Part of a series of presentations at the Boulder Valley Real Estate Conference held at the University of Colorado Tuesday, November 15th, Realtor D.B. Wilson began the morning with an insight into the residential market predicting that both inventory and the time a home is on the market will both increase modestly in 2017.

Fueled by both historically low interest rates and low unemployment, inventory is at its “lowest in 16 years,” Wilson said. As a result, Colorado ranks number 3 in the country for home price appreciation, almost double the national average of 5.6 percent.

Despite double digit home value appreciation on 2016, Wilson stated that lack of inventory negatively impacted sales in 2016 and that this trend should ease somewhat in 2017.

Due to a combination of demand from new incoming residents and the current construction defects law, new construction will likely be focused on town-homes and condominiums, Wilson reported.
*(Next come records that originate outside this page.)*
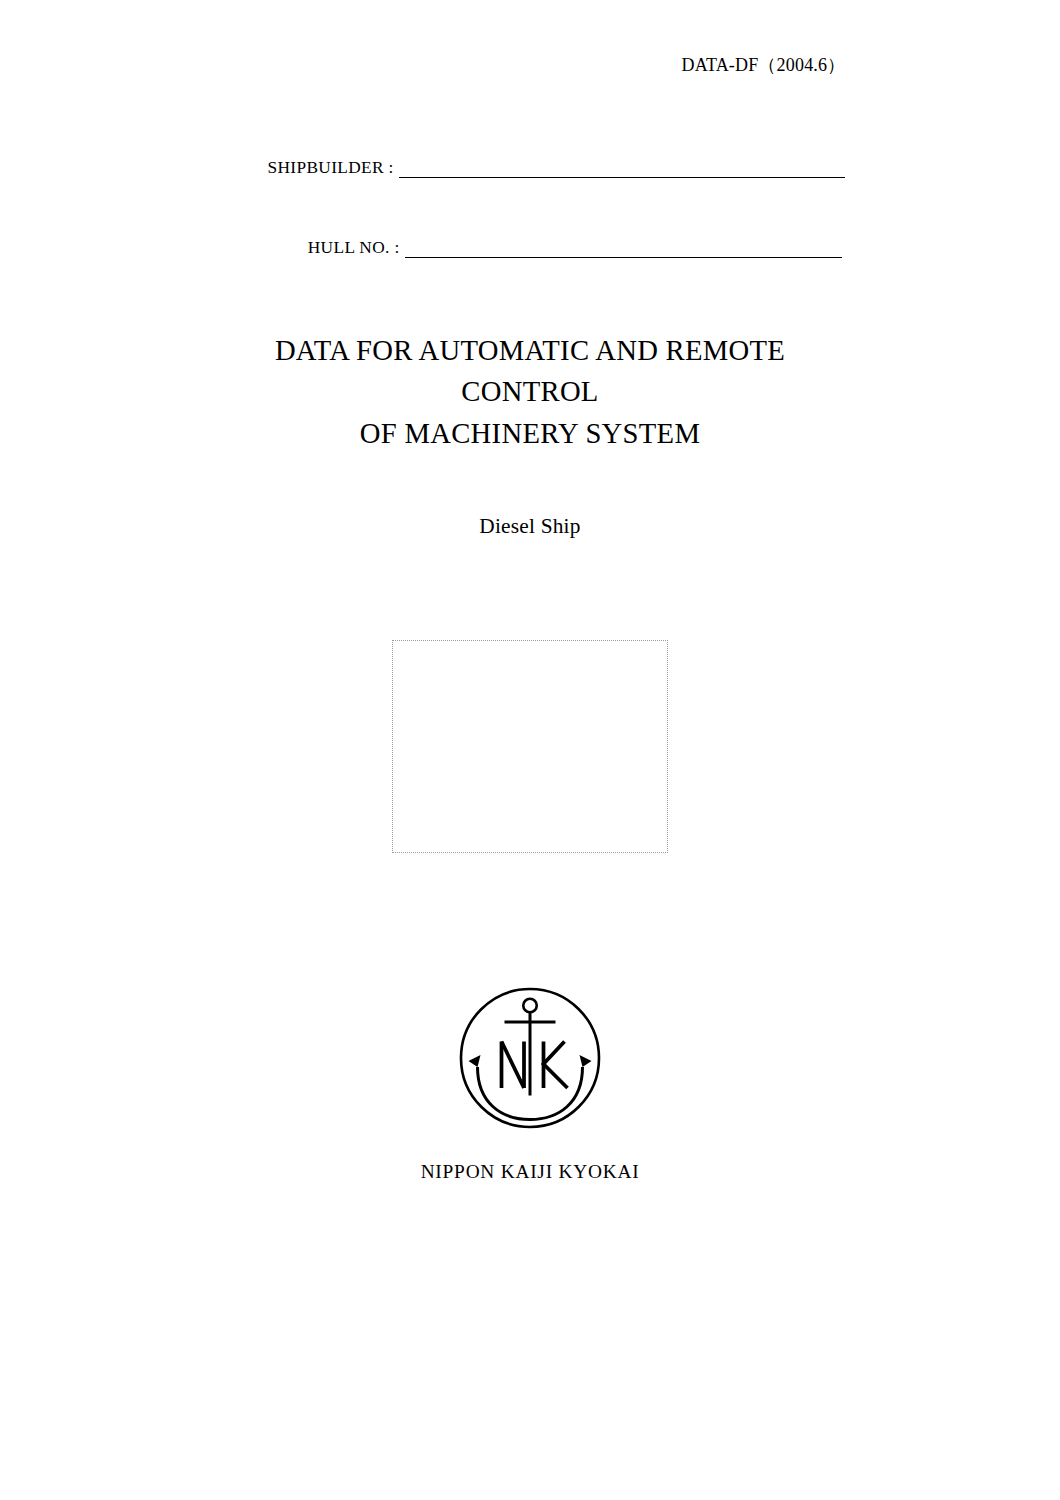DATA-DF（2004.6）
SHIPBUILDER :
HULL NO. :
DATA FOR AUTOMATIC AND REMOTE CONTROL
OF MACHINERY SYSTEM
Diesel Ship
NIPPON KAIJI KYOKAI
There is however no low-end price relief in sight, as many of these new projects are higher spec leaving still greater demand for affordable housing throughout the Boulder Valley, a topic addressed later during the conference.

In his predictions for 2017, Wilson anticipates area home price appreciation between 9-11 percent (including Broomfield) which will remain some the highest growth in the country.

Commercial Real Estate

Reporting on commercial real estate trends, Angela Topel with Gibbons-White Inc., remarked on the number of cranes visible throughout the Boulder Valley, indicative of the current growth trend. She did however warn that there might be a market correction in 2017/18 due to the unprecedented growth seen thus far although she did not elucidate.

Offering some predictions for the next quarter, Topel said there will be about 1.3 million square feet of leasable office, retail and industrial space in Boulder, including space currently under construction.

Comparing office vacancy rates around the Boulder Valley, we are just under 10 percent in Broomfield, compared to 9 percent in Longmont, and roughly 6 percent in Louisville and Lafayette. Interestingly, Boulder is reported to be at about 7 percent citywide however, the vacancy rate is closer to between 11-13 percent when sublease space is taken into consideration.